-- Opening Marker --

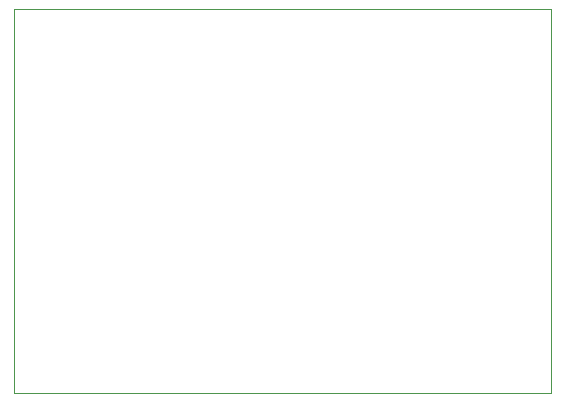
<source format=gbr>
G04 #@! TF.GenerationSoftware,KiCad,Pcbnew,(5.1.7)-1*
G04 #@! TF.CreationDate,2020-12-10T20:25:32+02:00*
G04 #@! TF.ProjectId,gas_sensor,6761735f-7365-46e7-936f-722e6b696361,rev?*
G04 #@! TF.SameCoordinates,Original*
G04 #@! TF.FileFunction,Profile,NP*
%FSLAX46Y46*%
G04 Gerber Fmt 4.6, Leading zero omitted, Abs format (unit mm)*
G04 Created by KiCad (PCBNEW (5.1.7)-1) date 2020-12-10 20:25:32*
%MOMM*%
%LPD*%
G01*
G04 APERTURE LIST*
G04 #@! TA.AperFunction,Profile*
%ADD10C,0.050000*%
G04 #@! TD*
G04 APERTURE END LIST*
D10*
X169500000Y-119500000D02*
X124000000Y-119500000D01*
X124000000Y-87000000D02*
X124000000Y-119500000D01*
X169500000Y-87000000D02*
X124000000Y-87000000D01*
X169500000Y-119500000D02*
X169500000Y-87000000D01*
M02*

</source>
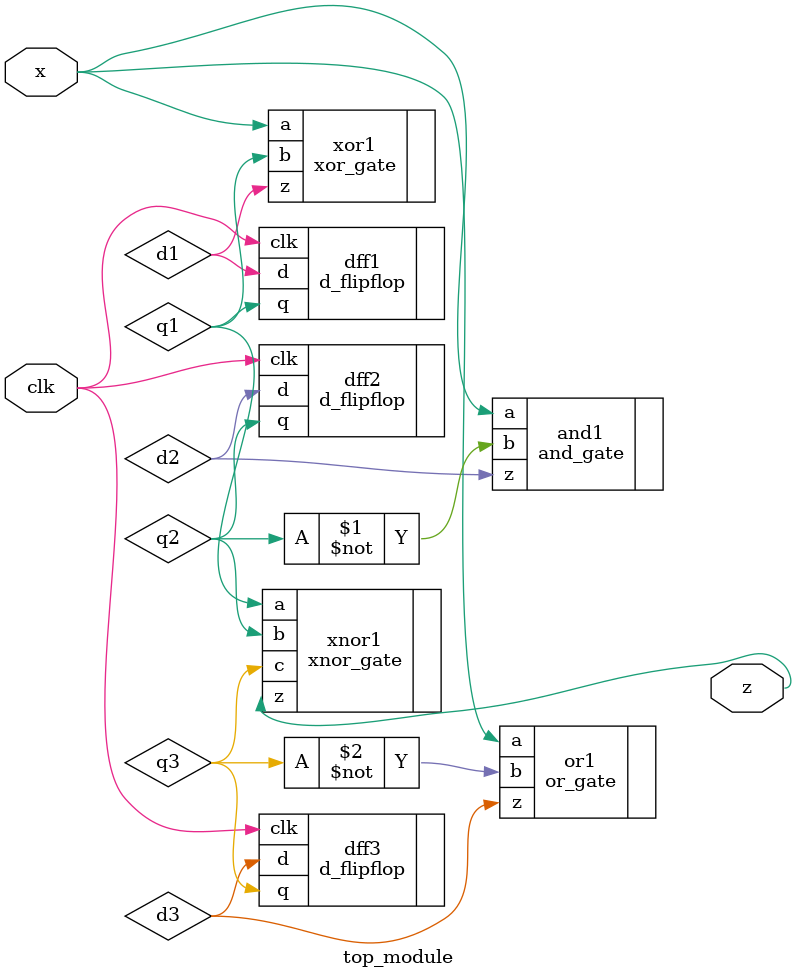
<source format=sv>
module top_module (
	input clk,
	input x,
	output z
);

    reg d1, d2, d3;
    wire q1, q2, q3;
    
    xor_gate xor1 (.a(x), .b(q1), .z(d1));
    and_gate and1 (.a(x), .b(~q2), .z(d2));
    or_gate or1 (.a(x), .b(~q3), .z(d3));
    
    d_flipflop dff1 (.clk(clk), .d(d1), .q(q1));
    d_flipflop dff2 (.clk(clk), .d(d2), .q(q2));
    d_flipflop dff3 (.clk(clk), .d(d3), .q(q3));
    
    xnor_gate xnor1 (.a(q1), .b(q2), .c(q3), .z(z));
    
endmodule

</source>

-- Closing Marker --

(WHAT THE EXERCISE ASKS) Hand back the data above exactly, with no images.

(REPLY)
<source format=gbr>
G04 #@! TF.GenerationSoftware,KiCad,Pcbnew,(5.1.7)-1*
G04 #@! TF.CreationDate,2020-12-10T20:25:32+02:00*
G04 #@! TF.ProjectId,gas_sensor,6761735f-7365-46e7-936f-722e6b696361,rev?*
G04 #@! TF.SameCoordinates,Original*
G04 #@! TF.FileFunction,Profile,NP*
%FSLAX46Y46*%
G04 Gerber Fmt 4.6, Leading zero omitted, Abs format (unit mm)*
G04 Created by KiCad (PCBNEW (5.1.7)-1) date 2020-12-10 20:25:32*
%MOMM*%
%LPD*%
G01*
G04 APERTURE LIST*
G04 #@! TA.AperFunction,Profile*
%ADD10C,0.050000*%
G04 #@! TD*
G04 APERTURE END LIST*
D10*
X169500000Y-119500000D02*
X124000000Y-119500000D01*
X124000000Y-87000000D02*
X124000000Y-119500000D01*
X169500000Y-87000000D02*
X124000000Y-87000000D01*
X169500000Y-119500000D02*
X169500000Y-87000000D01*
M02*

</source>
<source format=sv>
module top_module (
	input clk,
	input x,
	output z
);

    reg d1, d2, d3;
    wire q1, q2, q3;
    
    xor_gate xor1 (.a(x), .b(q1), .z(d1));
    and_gate and1 (.a(x), .b(~q2), .z(d2));
    or_gate or1 (.a(x), .b(~q3), .z(d3));
    
    d_flipflop dff1 (.clk(clk), .d(d1), .q(q1));
    d_flipflop dff2 (.clk(clk), .d(d2), .q(q2));
    d_flipflop dff3 (.clk(clk), .d(d3), .q(q3));
    
    xnor_gate xnor1 (.a(q1), .b(q2), .c(q3), .z(z));
    
endmodule

</source>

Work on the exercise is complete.